We Used to Take Care of Our Own
May 15, 2005, a nice spring Sunday afternoon. I was helping to lead my son's Cub Scout troop on a hike on a local trail network. My cell phone buzzed. "Matt, this is Bobby, I have front row on my screen. Do you want them?" YES!!! 5 hours later we were at Wolstein Center in Cleveland, in the front row, for Springsteen's performance there that night.
I've never met Bobby in person. He lives a couple thousand miles away. But he was part of my community. He also had my Ticketmaster account, and when that ticket was spotted, he was me and I was on my way. After the hike was over, anyway. Other times, I bought prime tickets for friends to use, to shows I wasn't going to myself.
Bruce Springsteen has never had a formal fan club or ticketing service. No Grateful Dead Ticket Service, no Ten Club, nothing like that. So, various circles of fans grouped amongst themselves. This extended from sharing "backdoor" phone numbers before internet sales became the thing, to shared online accounts, and beyond. In these circles, those who wanted could -- with some effort and/or help -- get a General Admission ticket, and within a few limits, many or even most of the folks who got General Admission tickets could gain admission to the pit, the prized area closest to the stage.

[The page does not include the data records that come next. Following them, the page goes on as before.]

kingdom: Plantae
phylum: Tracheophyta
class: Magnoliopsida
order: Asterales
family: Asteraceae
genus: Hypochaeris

Oh, there were basic rules of conduct; for example, the folks gaining pit access should generally hang back to the rear of the pit and occupy space that would otherwise go empty. Things like that. Or, if Bruce came around to crowd surf during "Hungry Heart," help carry him and for the love of everything holy don't try take a selfie of it.
But where there was advantage to be gained, ("advantage" being a somewhat interesting description in situations where we were spending many hundreds of dollars at a time), in substantial measure we took it.
From the time when the expansion of the internet first made online fan communities viable in the 1990's, through the end of Springsteen's last tour 5 years ago, this was, to many of us, "how things worked." For sure, a distinct sense of entitlement, that the hours and immense expenses we'd incurred along the way somehow justified where we ended up in the arenas and stadiums. Many of us even allowed ourselves the conceit that Springsteen and his management team wanted this as well, to have a reliable base who would support the enterprise from Philadelphia to Fargo and beyond.
Part of the revelation of this past week of dynamically priced Springsteen ticket sales is the realization that, in the words of a Backstreets.com editiorial, "maybe the magic really is just tricks." Springsteen's manager Jon Landau finally broke the official silence in a statement quoted in The New York Times:
In Detroit, a modest number of tickets are listed modestly above $1,000 each. |
“In pricing tickets for this tour, we looked carefully at what our peers have been doing. We chose prices that are lower than some and on par with others.